Но взятый высокий темп сыграл с Никифором злую шутку. Старлей еще не оправился от ранения, полученного в поселке Красный, и через время заметно стал сдавать. Корнышеву же приходилось иногда останавливаться и ждать, пока спутник его нагонит. Предложил было Никифору разделиться, идти порознь: Корнышев – впереди, Никифор – за ним, как получится. Но Никифор запротестовал – рвался спасать сестру и отставать не хотел.
Привал
– Как ты попал к Захарову? – спросил Корнышев.
– Не сразу, – ответил Никифор. – Он сам меня разыскал. В прошлом году. Сказал, что есть интересная работа. Какая – не стал объяснять. То есть про Катю он – ни слова. Я про Катю и про вас узнал вот буквально только что. Совсем недавно.
– Но Захаров, я думаю, изначально был в курсе того, что ты – никакой не Сомов, а Никифор Ведьмакин.
– Конечно, – кивнул старлей. – Я так понимаю, что Захаров собрал у себя тех, кто был каким-то образом причастен к истории с моей сестрой. С того или другого бока.
– А до того ты как жил? До встречи с генералом Захаровым.
– Академию закончил…
– Нашу?
– Да, нашу. Повоевал немного. Обычная, в общем, биография.
– Дуешься на меня?
– За что?
– За то, что я тебя когда-то с Кипра вывез?
– Нет, – искренне ответил Никифор. – Мне моя жизнь нравится. Занимаюсь настоящим делом. Чувствую себя человеком. Если бы мы в тот раз остались на Кипре, нас, может быть, и в живых бы сейчас не было. Такие деньги, – покачал головой. – Наверняка к нам бы уже пришли. И защиты от этого никакой нет. Нет спасения. И потом… Чего вам терзаться? Вы свою работу выполняли. Верили, что так будет лучше. Мне и вправду так лучше. Только вот с Катей плохо получилось. Да и тут, если разобраться, вашей вины нет…

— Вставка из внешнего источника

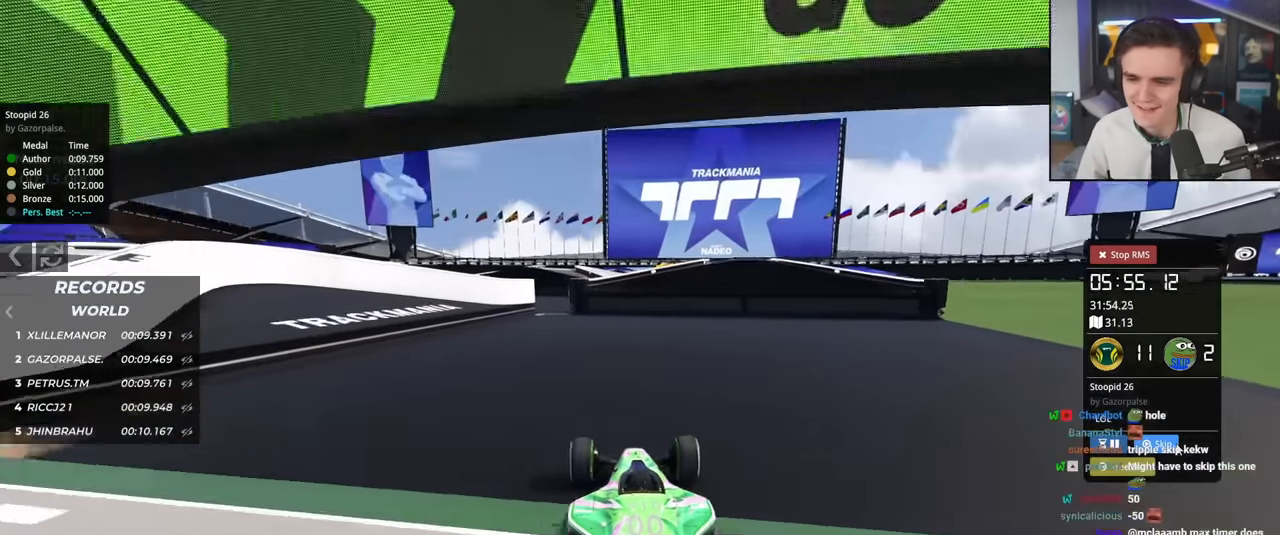
{"keys": ["up"], "events": [[50, "left", "down"], [100, "left", "up"]]}
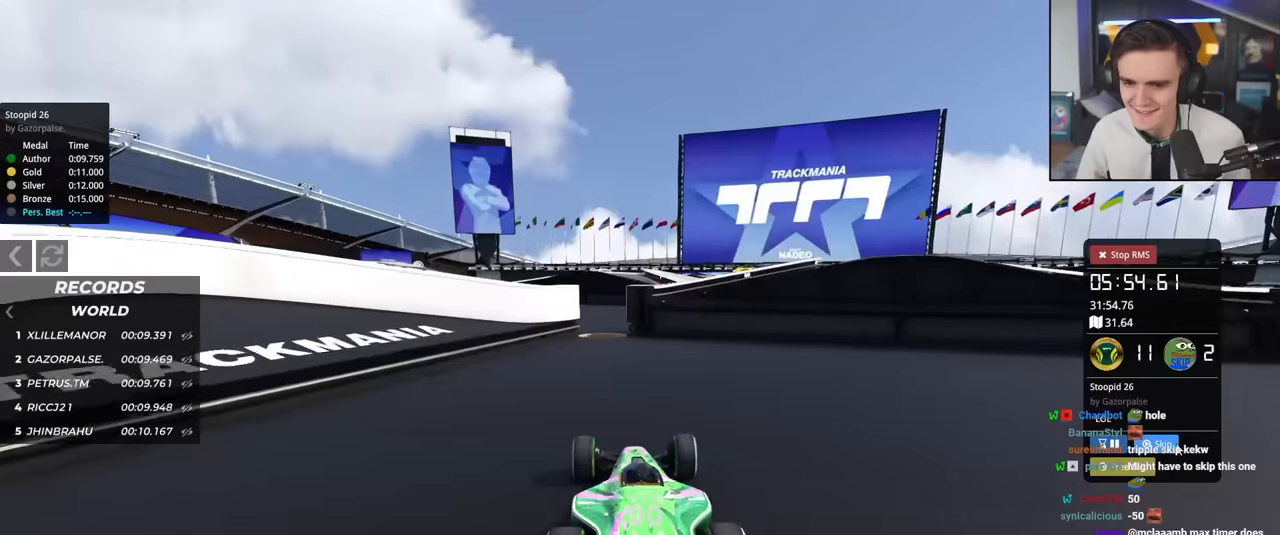
{"keys": ["up"], "events": [[67, "left", "down"], [117, "left", "up"], [400, "right", "down"], [484, "right", "up"]]}
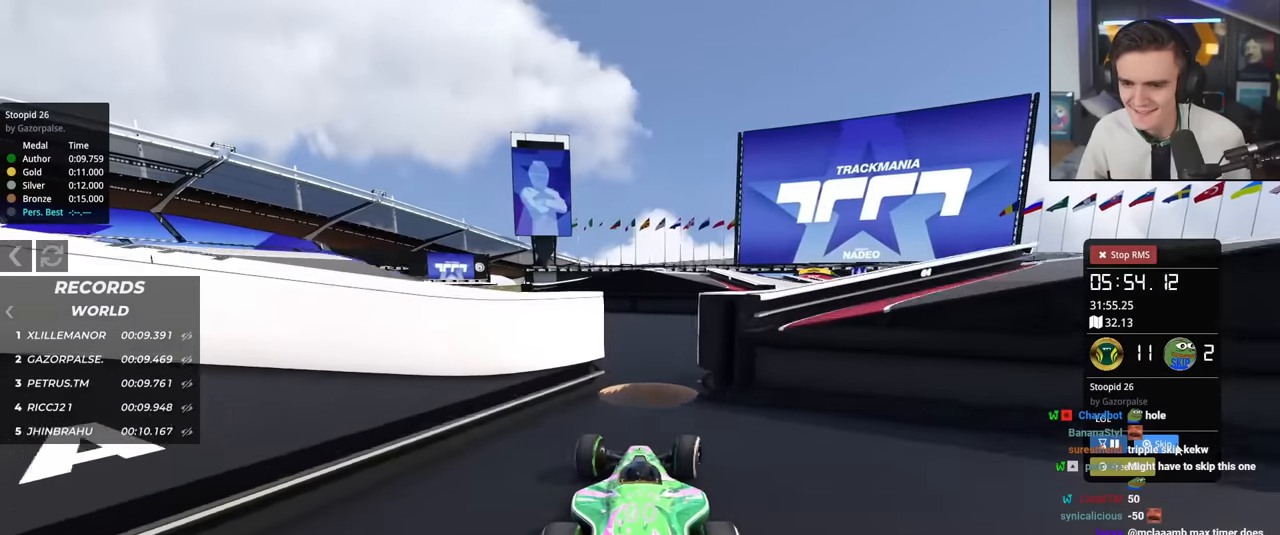
{"keys": ["left", "up"], "events": [[83, "right", "down"], [417, "right", "up"], [500, "left", "down"]]}
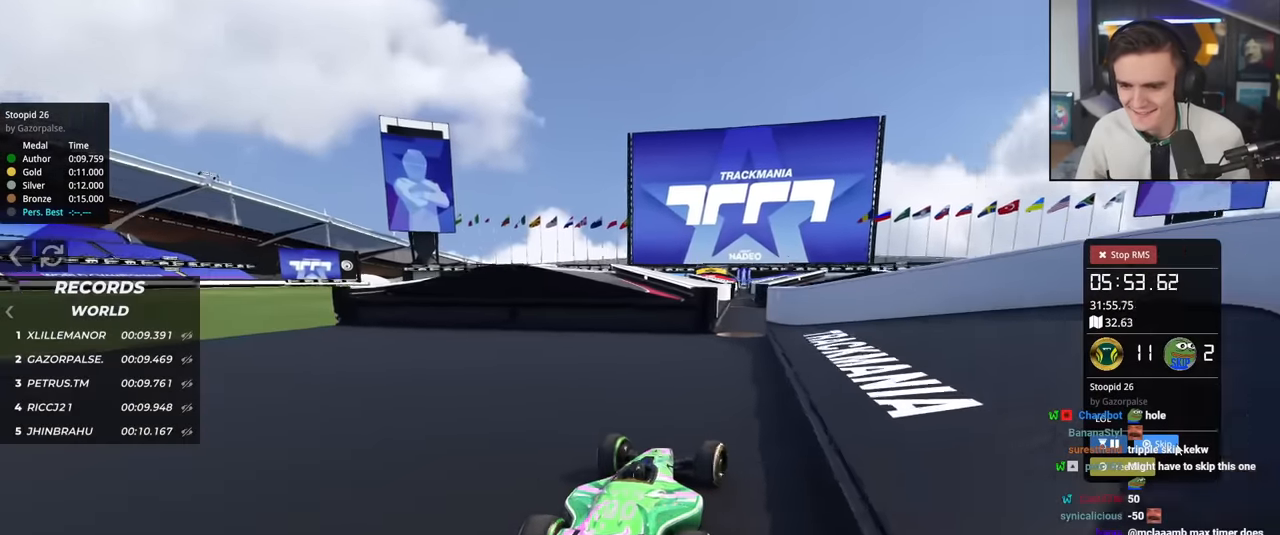
{"keys": ["left", "up"], "events": [[50, "left", "up"], [100, "left", "down"], [150, "left", "up"], [234, "right", "down"], [284, "right", "up"], [467, "left", "down"]]}
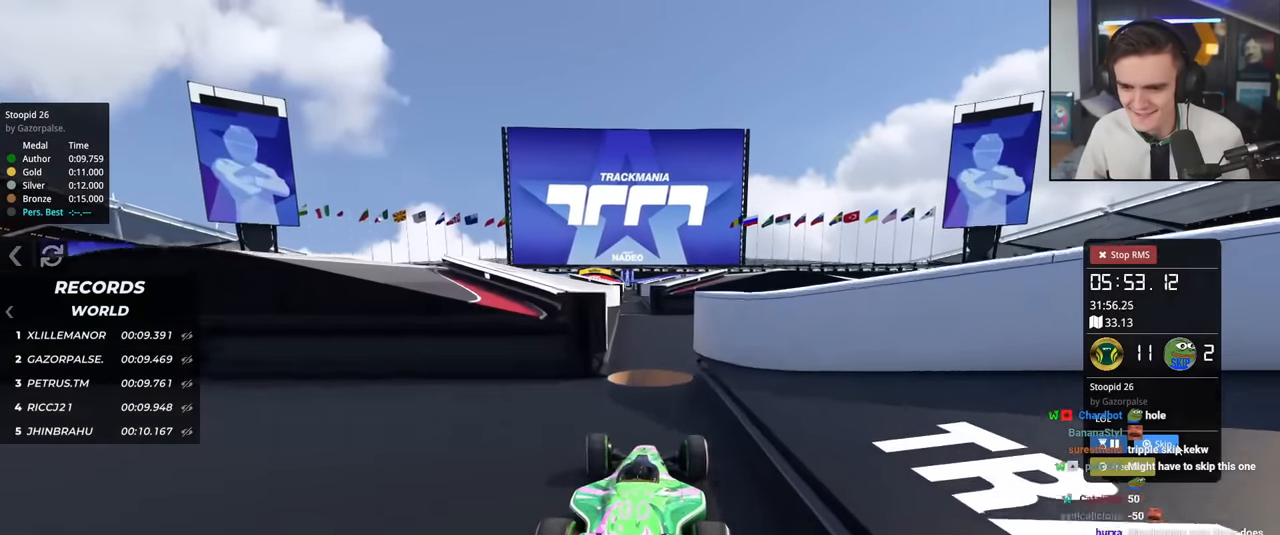
{"keys": ["left", "up"], "events": [[16, "left", "up"], [66, "right", "down"], [250, "right", "up"], [300, "left", "down"]]}
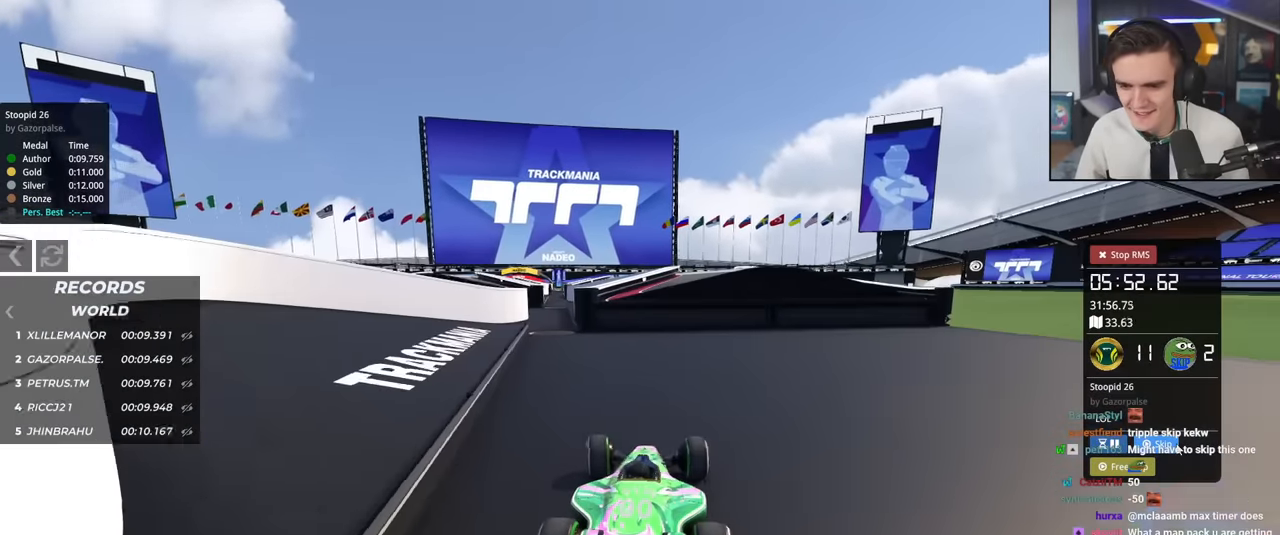
{"keys": ["right", "up"], "events": [[217, "left", "up"], [451, "right", "down"]]}
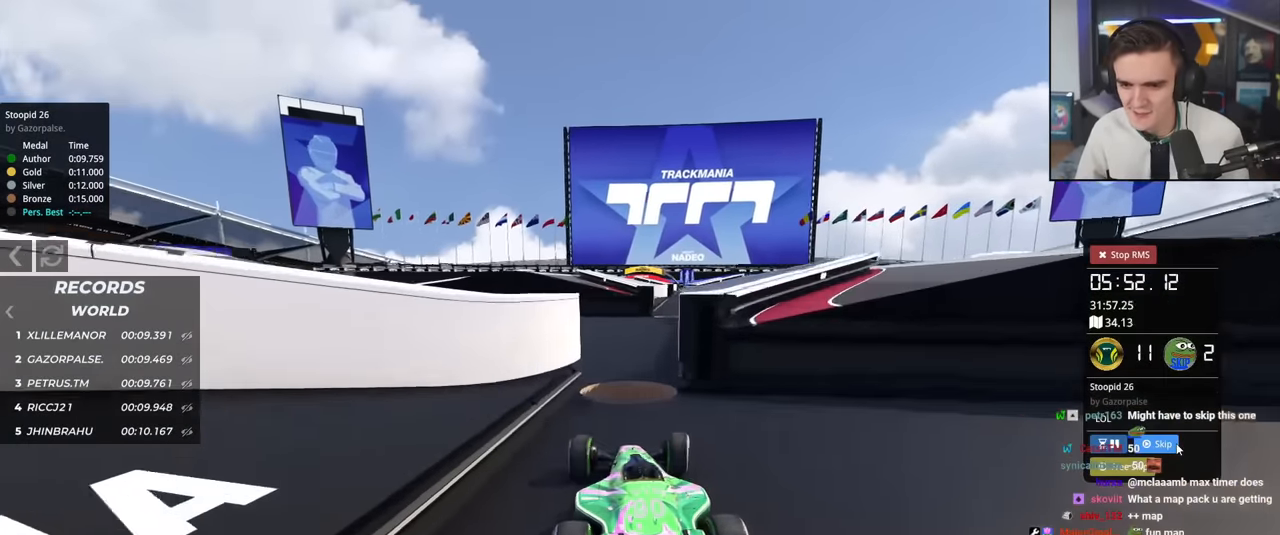
{"keys": ["right", "up"], "events": [[50, "right", "up"], [150, "right", "down"], [233, "right", "up"], [433, "right", "down"]]}
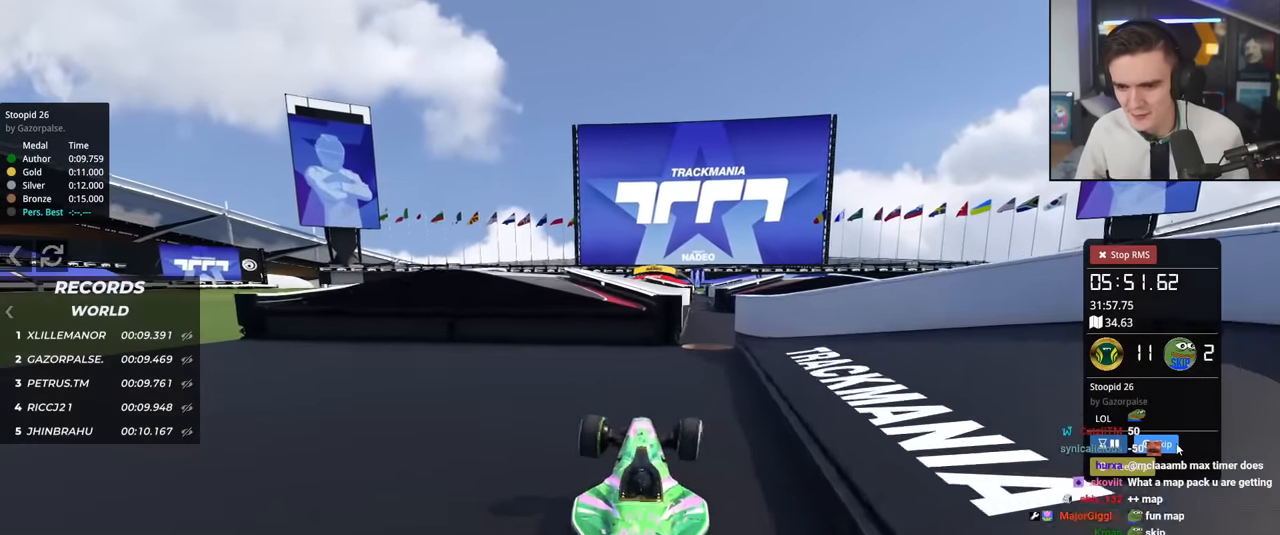
{"keys": ["right", "up"], "events": [[167, "right", "up"], [250, "left", "down"], [350, "left", "up"], [484, "right", "down"]]}
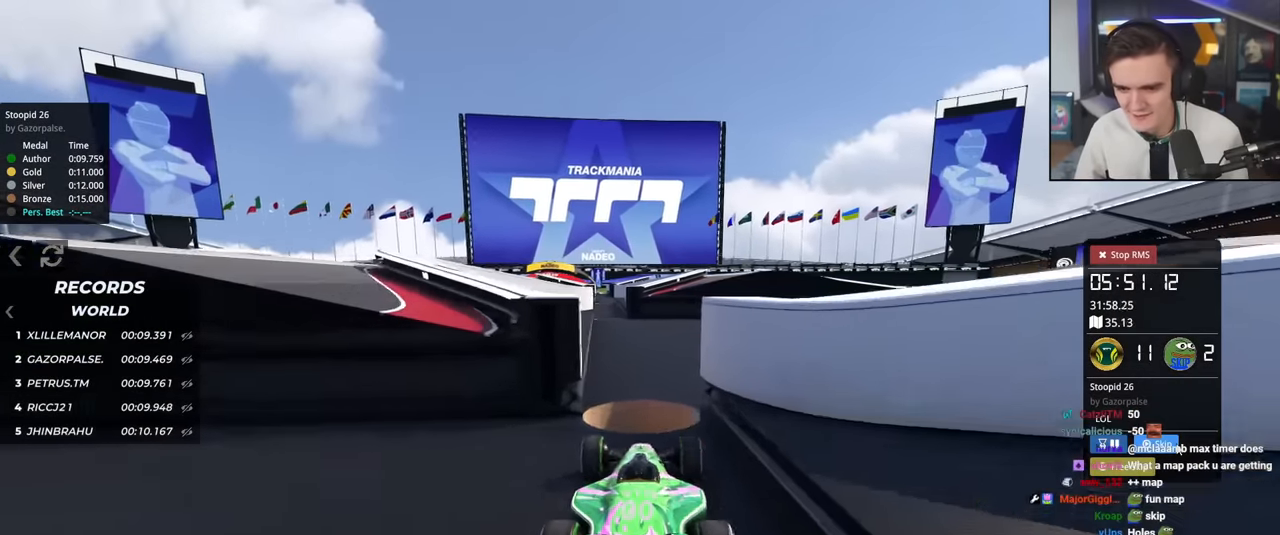
{"keys": ["up"], "events": [[133, "right", "up"], [317, "left", "down"], [500, "left", "up"]]}
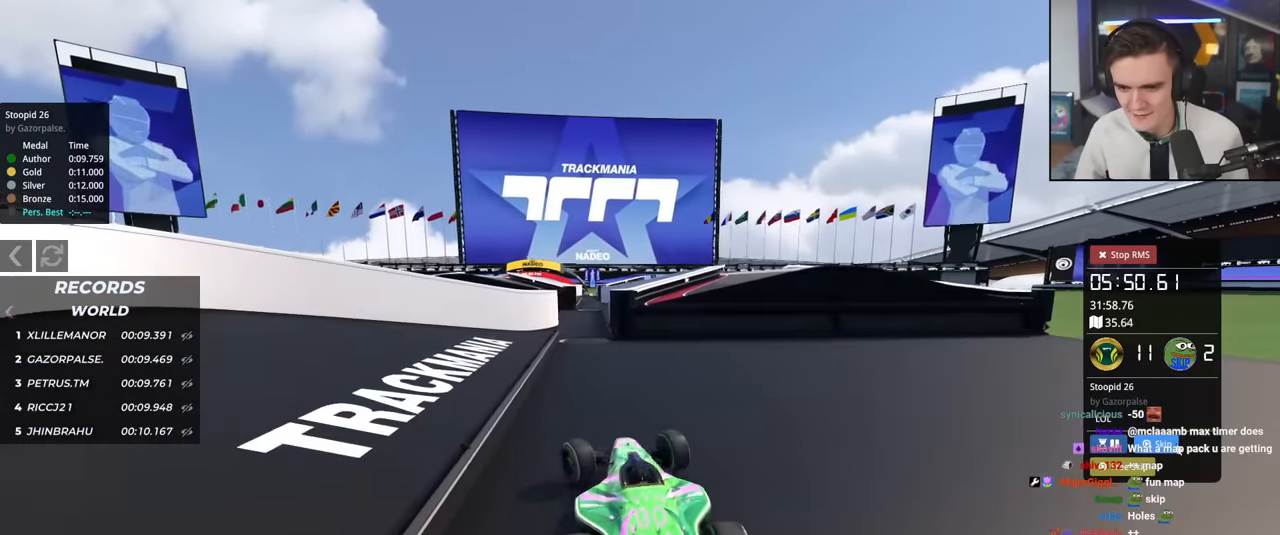
{"keys": ["up"], "events": [[100, "right", "down"], [200, "right", "up"], [334, "right", "down"], [384, "right", "up"]]}
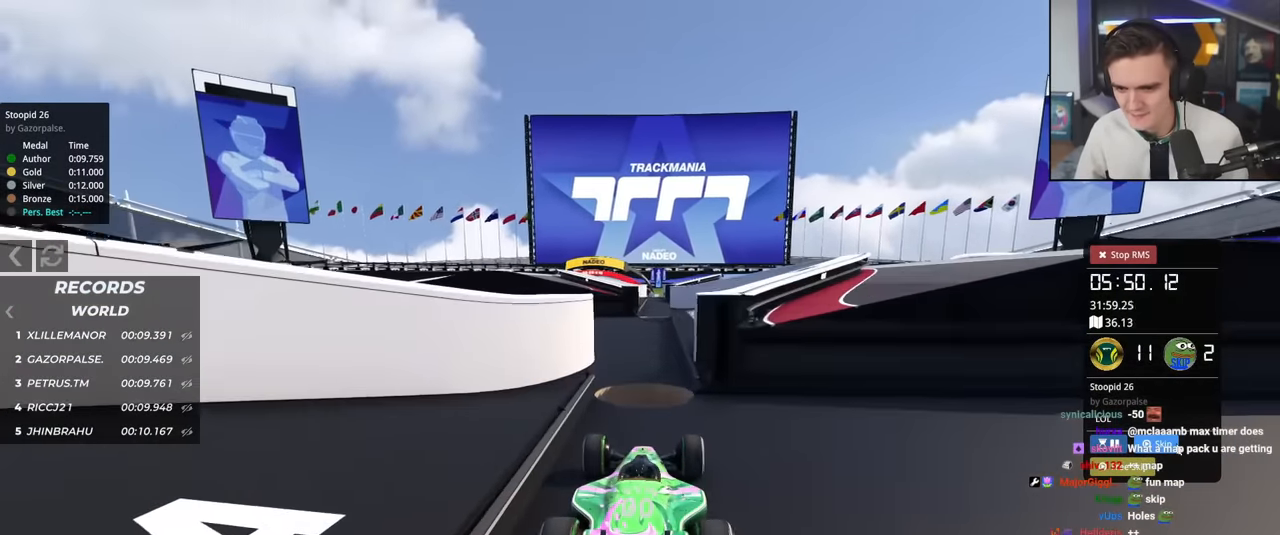
{"keys": ["right", "up"], "events": [[16, "left", "down"], [66, "left", "up"], [383, "right", "down"]]}
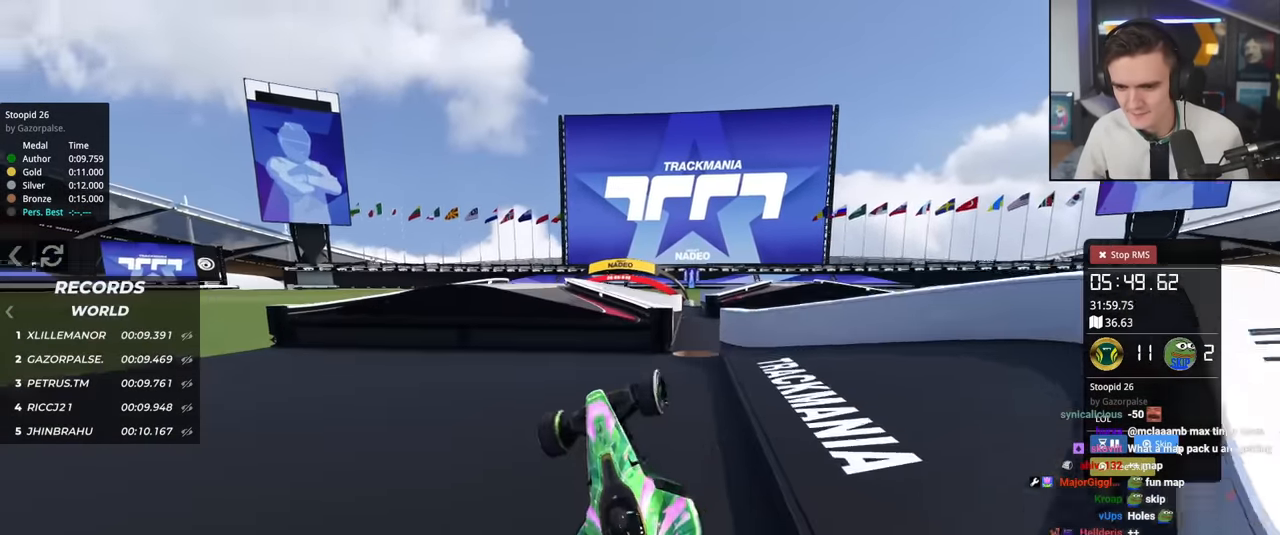
{"keys": ["up"], "events": [[184, "up", "up"], [367, "up", "down"], [400, "right", "up"]]}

Он запнулся. Не сразу решился продолжать. То есть сам для себя он выводы сделал, но теперь этими выводами предстояло поделиться с посторонним человеком…
Никифор хмурился. Корнышев делал вид, что целиком поглощен своими галетами.
– Так получается, – сказал с усилием Никифор, – что мы порой страдаем из-за людей, которых любим и которые любят нас. Из-за самых близких наших. Вот мой отец…
Подступал, похоже, к главному.
– Давай не будем об этом говорить, – великодушно предложил Корнышев.
Никифор будто его не услышал.
– Он позаботился о Кате, – сказал старлей. – Или о нас обоих, что точнее. Он думал, что делает нам лучше. Что обеспечивает наше будущее. А будущее в итоге оказалось вот таким, – с горечью сказал Никифор и повел вокруг рукой. – Бедную Катю гоняют по всему лесу, и я еще не знаю,
Только теперь Корнышев догадался, к чему весь этот разговор. Никифор у него прощения просил. За своего покойного отца. Потому что не было уже полковника Ведьмакина в живых, а все тянулась цепочка страшных и кровавых событий, предопределенных давними поступками полковника. Не дрогни он тогда, совладай с искушением – и судьбы многих людей складывались бы иначе. Катя, Никифор, Корнышев, Нырков, Потапов… Всех сразу и не упомнишь, кто мог бы полковнику Ведьмакину предъявить свой отдельный счет.
Корнышев потрепал Никифора по плечу.
– Ника, мы всех их победим! Вот увидишь!
Он просто хотел парня приободрить.
Но больше ничего не успел сказать.
Потому что где-то далеко-далеко, ниже по ручью, ударили автоматные очереди. Сначала короткая, в три выстрела. А уж потом – долгая, нескончаемая, убийственная.
Костомаров напрасно взбирался на дерево, только терял время. Он появился под деревом через минуту или две после основных развернувшихся здесь событий, и самого главного не видел.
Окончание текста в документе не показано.